The switch-hitting Jaramillo will open the '08 campaign at Triple-A Lehigh Valley but might make it to Citizens Bank Park by the All-Star break, while Marson will play the year in Double-A Reading with a hoped for cameo appearance in Philadelphia sometime in 2009. If nothing else, this strong threesome provides the team with some much needed catching depth as well as possible trade fodder in the future.

Unfortunately this same depth has not yet transformed itself to the pitching side of the ledger and unless this problem is solved, Philadelphia is more likely to struggle instead of shine during the 2008 season. Still, it was once noted by a gentleman named Stanley Arnold that "every problem contains the seeds of its own solution" and if nothing else the Phillies do have more than their fair share of as yet unripened seeds named Carlos Carrasco, Scott Mathieson, Joe Savery and Josh Outman.

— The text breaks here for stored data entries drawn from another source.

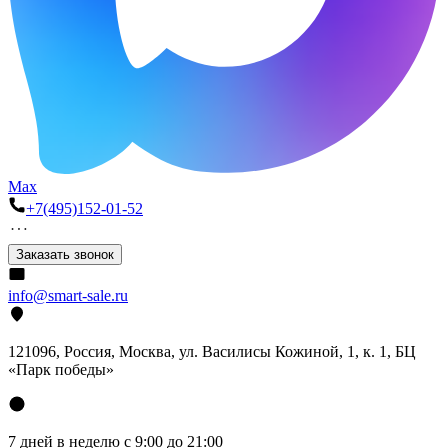
Max
+7(495)152-01-52
Заказать звонок
info@smart-sale.ru
121096, Россия, Москва, ул. Василисы Кожиной, 1, к. 1, БЦ
«Парк победы»
7 дней в неделю с 9:00 до 21:00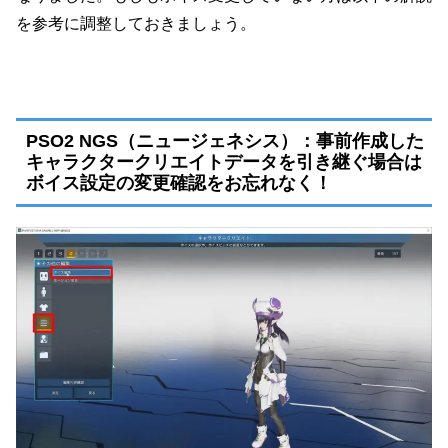
を参考に調整しておきましょう。
PSO2 NGS（ニュージェネシス）：事前作成した
キャラクタークリエイトデータを引き継ぐ場合は
ボイス設定の変更確認をお忘れなく！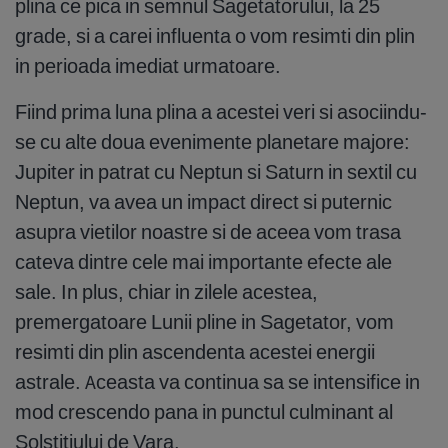
plina ce pica in semnul Sagetatorului, la 25
grade, si a carei influenta o vom resimti din plin
in perioada imediat urmatoare.
Fiind prima luna plina a acestei veri si asociindu-
se cu alte doua evenimente planetare majore:
Jupiter in patrat cu Neptun si Saturn in sextil cu
Neptun, va avea un impact direct si puternic
asupra vietilor noastre si de aceea vom trasa
cateva dintre cele mai importante efecte ale
sale. In plus, chiar in zilele acestea,
premergatoare Lunii pline in Sagetator, vom
resimti din plin ascendenta acestei energii
astrale. Aceasta va continua sa se intensifice in
mod crescendo pana in punctul culminant al
Solstitiului de Vara.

All four of these hurlers have the talent, if not the experience, to alleviate much of what currently ails the Phillie staff and might eventually become better than anything now on the trading market. However, as with planting any seeds, it will take time, patience and lots of nurturing before any of these hurlers are ready to take their place in the rotation of the Philadelphia starting staff.

Until then, or unless the organization finds a way to open up the purse strings a bit and bring in a reputable solid starting pitcher, the team will continue to gaze off into the distance and view not clear skies and smooth sailing but rather dark skies and choppy waters born of the troublesome and often menacing...storm clouds on the horizon.